A life-destroying global pandemic. Anguished demands for racial and social justice. Millions of families in financial freefall. Whiplash change across the social sector and with it, unpredictable funding flows. These cascading challenges are testing the design limits of nonprofits everywhere, often exposing a constricted capacity to bounce back and help communities build toward a better tomorrow. It’s more clear than ever that nonprofits need to possess a well-honed process for continuously building and reinforcing organizational resilience. But how?
How can nonprofits summon the creativity to pioneer new pathways to social impact, when deep crisis has shaken their fundamental approaches to achieving their goals? What can nonprofits do to navigate uncertainty, so they have a better shot at seizing new opportunities to extend their reach—opportunities that the pandemic itself has revealed? And what does it look like when nonprofits are capable of continual, trauma-free renewal, even in the absence of a crisis?

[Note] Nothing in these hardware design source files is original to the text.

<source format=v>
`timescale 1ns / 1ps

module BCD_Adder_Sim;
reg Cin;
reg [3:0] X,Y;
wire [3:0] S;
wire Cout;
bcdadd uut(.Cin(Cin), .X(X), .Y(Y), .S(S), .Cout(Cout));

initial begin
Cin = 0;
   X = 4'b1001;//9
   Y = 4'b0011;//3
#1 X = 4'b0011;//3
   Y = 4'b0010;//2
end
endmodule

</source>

Such questions were top-of-mind in the summer of 2020, as the US surpassed 3 million Covid-19 infections and cries for racial justice persisted in cities across the country, after police officers fatally shot Breonna Taylor in March and choked George Floyd to death in May. That summer, The Bridgespan Group and the Emerson Collective embarked on a year-long effort to support 48 nonprofits in the Emerson Collective’s portfolio as they fortified their organizational resilience.

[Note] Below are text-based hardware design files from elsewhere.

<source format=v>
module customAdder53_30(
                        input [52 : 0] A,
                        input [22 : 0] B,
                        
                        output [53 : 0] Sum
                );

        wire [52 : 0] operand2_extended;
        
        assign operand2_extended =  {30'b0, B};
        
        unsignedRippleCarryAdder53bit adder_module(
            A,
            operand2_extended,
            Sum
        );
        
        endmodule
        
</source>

While these nonprofits operate within a variety of fields that span the social sector, each organization is working to advance racial equity and justice. And like so many other nonprofits, each plays a critical role in partnering with communities as they strive to make their way through these unprecedented times. “We have always been humbled by the strength and resilience of our partners,” said Anne Marie Burgoyne, the Emerson Collective’s director of social innovation. “But as 2020 unfolded and leaders and teams were challenged on so many fronts—financial, operational and relational—we sought to create an opportunity to build skills and tools to enable organizations to grow even stronger.”
As we work and learn alongside these nonprofits, we are reminded that resilience—the capacity to not only navigate difficult challenges or traumatic events, but also improve along the way—resides within each of us. Citing research as well as such examples as the run-to-the-fire response of multitudes of Americans to the 9/11 terrorist attacks, the American Psychological Association asserts that “resilience is ordinary, not extraordinary.” All people experience trauma, pain, and stress in their lives and yet, all of us have the capacity to grow our inner resilience over time.

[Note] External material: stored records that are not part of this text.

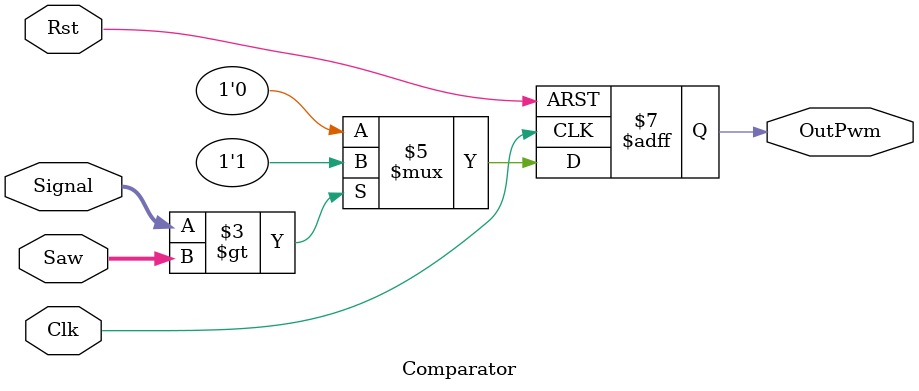
<source format=v>
module Comparator #(
	parameter databits = 8
	)(
	input[(databits-1):0] Signal,Saw,
	input Clk,Rst,
	output reg OutPwm
	);

	always @(posedge Clk or negedge Rst)begin
		if(~Rst)begin
			OutPwm <= 1'b0;
		end
		else begin
			if(Signal > Saw)begin
				OutPwm <= 1'b1;
			end
			else begin
				OutPwm <= 1'b0;
			end
		end
	end
	

endmodule 
</source>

So it goes with organizations. All organizations, especially social sector nonprofits, likely endure the kind of adversity that sometimes shakes them to their foundations; all have the potential to withstand and learn from those difficult events. So it behooves nonprofits to make the practice of building organizational resilience an everyday habit, so they not only survive the current crisis, but also emerge from it stronger and better poised to meet the needs of the communities they serve.